Let \(x\) = width perpendicular to river, \(y\) = length parallel to river

Fencing constraint: \(2x + y = 100\) (two widths + one length)

So: \(y = 100 - 2x\)

Area: \(A(x) = xy = x(100 - 2x) = 100x - 2x^2\)

Part b: Dimensions for maximum area

\[A'(x) = 100 - 4x\]

Set \(A'(x) = 0\): \[100 - 4x = 0\] \[x = 25\]

Then: \(y = 100 - 2(25) = 50\)

Verify: \(A''(x) = -4 < 0\) → maximum ✓

Dimensions: 25 m × 50 m

Part c: Maximum area

\[A(25) = 100(25) - 2(25)^2 = 2500 - 1250 = 1250\]

Maximum area: 1250 m²

Problem 16: Inventory Optimization (xxxx)

A store sells 1000 units per year of a certain product. The ordering cost is €20 per order, and the holding cost is €5 per unit per year.

The Economic Order Quantity (EOQ) model gives the total annual cost as: \[C(x) = \frac{1000 \cdot 20}{x} + \frac{x \cdot 5}{2} = \frac{20000}{x} + 2.5x\]

where \(x\) is the order size.

  1. Find the order size that minimizes total cost.

  2. What is the minimum total annual cost?

  3. How many orders should be placed per year?

Part a: Optimal order size

\[C'(x) = -\frac{20000}{x^2} + 2.5\]

Set \(C'(x) = 0\): \[2.5 = \frac{20000}{x^2}\] \[2.5x^2 = 20000\] \[x^2 = 8000\] \[x = \sqrt{8000} = 20\sqrt{20} = 20 \cdot 2\sqrt{5} = 40\sqrt{5} \approx 89.44\]

Verify: \(C''(x) = \frac{40000}{x^3} > 0\) for \(x > 0\) → minimum ✓

Optimal order size: approximately 89 or 90 units

Part b: Minimum total cost

\[C(40\sqrt{5}) = \frac{20000}{40\sqrt{5}} + 2.5(40\sqrt{5})\] \[= \frac{500}{\sqrt{5}} + 100\sqrt{5} = \frac{500\sqrt{5}}{5} + 100\sqrt{5}\] \[= 100\sqrt{5} + 100\sqrt{5} = 200\sqrt{5} \approx 447.21\]

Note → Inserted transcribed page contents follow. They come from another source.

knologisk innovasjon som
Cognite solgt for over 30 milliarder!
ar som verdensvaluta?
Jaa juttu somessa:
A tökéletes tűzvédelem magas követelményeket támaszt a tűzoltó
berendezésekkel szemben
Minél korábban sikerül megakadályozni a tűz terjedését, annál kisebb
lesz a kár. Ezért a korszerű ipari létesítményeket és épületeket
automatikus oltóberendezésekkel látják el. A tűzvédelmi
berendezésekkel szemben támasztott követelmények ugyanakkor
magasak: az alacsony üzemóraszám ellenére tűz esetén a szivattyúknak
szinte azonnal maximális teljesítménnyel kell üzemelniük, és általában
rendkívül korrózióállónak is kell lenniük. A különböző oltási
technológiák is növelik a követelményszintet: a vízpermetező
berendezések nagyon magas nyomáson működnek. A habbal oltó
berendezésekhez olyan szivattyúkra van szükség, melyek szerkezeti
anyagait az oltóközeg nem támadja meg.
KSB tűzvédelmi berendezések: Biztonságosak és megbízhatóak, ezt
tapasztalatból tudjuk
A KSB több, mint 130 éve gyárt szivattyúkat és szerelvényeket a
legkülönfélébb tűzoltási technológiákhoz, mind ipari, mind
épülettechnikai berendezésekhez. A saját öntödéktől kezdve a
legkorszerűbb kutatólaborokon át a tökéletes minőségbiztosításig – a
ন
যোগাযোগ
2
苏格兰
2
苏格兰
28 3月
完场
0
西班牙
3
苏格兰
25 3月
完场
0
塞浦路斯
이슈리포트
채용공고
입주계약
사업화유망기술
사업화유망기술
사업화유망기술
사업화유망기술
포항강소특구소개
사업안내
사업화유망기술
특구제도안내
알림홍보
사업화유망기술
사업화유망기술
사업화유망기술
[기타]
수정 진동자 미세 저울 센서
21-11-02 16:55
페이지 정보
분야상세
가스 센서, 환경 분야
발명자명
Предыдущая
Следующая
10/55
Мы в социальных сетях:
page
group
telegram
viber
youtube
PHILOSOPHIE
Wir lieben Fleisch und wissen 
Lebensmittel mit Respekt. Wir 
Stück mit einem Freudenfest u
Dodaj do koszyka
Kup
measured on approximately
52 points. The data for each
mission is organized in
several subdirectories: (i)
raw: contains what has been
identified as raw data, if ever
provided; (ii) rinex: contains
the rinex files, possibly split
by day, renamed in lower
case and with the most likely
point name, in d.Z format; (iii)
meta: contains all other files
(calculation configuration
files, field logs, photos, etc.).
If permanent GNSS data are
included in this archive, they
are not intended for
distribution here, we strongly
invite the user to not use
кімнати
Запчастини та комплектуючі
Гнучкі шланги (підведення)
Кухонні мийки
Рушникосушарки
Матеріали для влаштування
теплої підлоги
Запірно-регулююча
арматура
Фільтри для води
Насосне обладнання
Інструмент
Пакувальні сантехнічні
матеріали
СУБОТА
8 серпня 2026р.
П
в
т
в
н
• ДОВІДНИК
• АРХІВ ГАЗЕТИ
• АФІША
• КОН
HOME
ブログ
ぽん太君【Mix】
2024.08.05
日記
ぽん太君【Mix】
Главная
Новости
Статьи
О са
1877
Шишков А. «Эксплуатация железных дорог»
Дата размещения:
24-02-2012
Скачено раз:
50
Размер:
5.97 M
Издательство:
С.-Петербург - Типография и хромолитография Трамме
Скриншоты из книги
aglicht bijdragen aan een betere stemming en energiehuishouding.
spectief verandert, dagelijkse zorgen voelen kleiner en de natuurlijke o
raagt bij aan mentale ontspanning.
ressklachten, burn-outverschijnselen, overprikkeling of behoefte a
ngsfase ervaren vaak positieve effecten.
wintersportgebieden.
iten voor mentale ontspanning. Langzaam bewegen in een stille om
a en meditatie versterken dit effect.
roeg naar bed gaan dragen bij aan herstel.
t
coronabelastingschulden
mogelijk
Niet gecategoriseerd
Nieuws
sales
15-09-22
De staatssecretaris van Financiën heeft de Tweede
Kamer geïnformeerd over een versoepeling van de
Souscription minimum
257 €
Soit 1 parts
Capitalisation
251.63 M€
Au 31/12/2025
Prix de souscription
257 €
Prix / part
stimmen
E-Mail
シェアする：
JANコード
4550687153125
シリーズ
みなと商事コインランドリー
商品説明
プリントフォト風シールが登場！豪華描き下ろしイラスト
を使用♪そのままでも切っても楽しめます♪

Minimum annual cost: approximately €447

Part c: Number of orders per year

\[\text{Number of orders} = \frac{\text{Annual demand}}{\text{Order size}} = \frac{1000}{40\sqrt{5}} = \frac{25}{\sqrt{5}} = 5\sqrt{5} \approx 11.18\]

Approximately 11 orders per year

Important:

  1. Always verify critical points using derivative tests
  2. Don’t forget to check endpoints when finding global extrema
  3. The 6-step algorithm provides a systematic approach to curve sketching
  4. Business problems require careful setup of objective functions and constraints
  5. Both first and second derivatives provide essential information about function behavior

Exam Preparation:

  • Practice the curve sketching algorithm until it becomes automatic
  • Master both derivative tests and know when to use each
  • Always verify that your critical points are actually maxima or minima!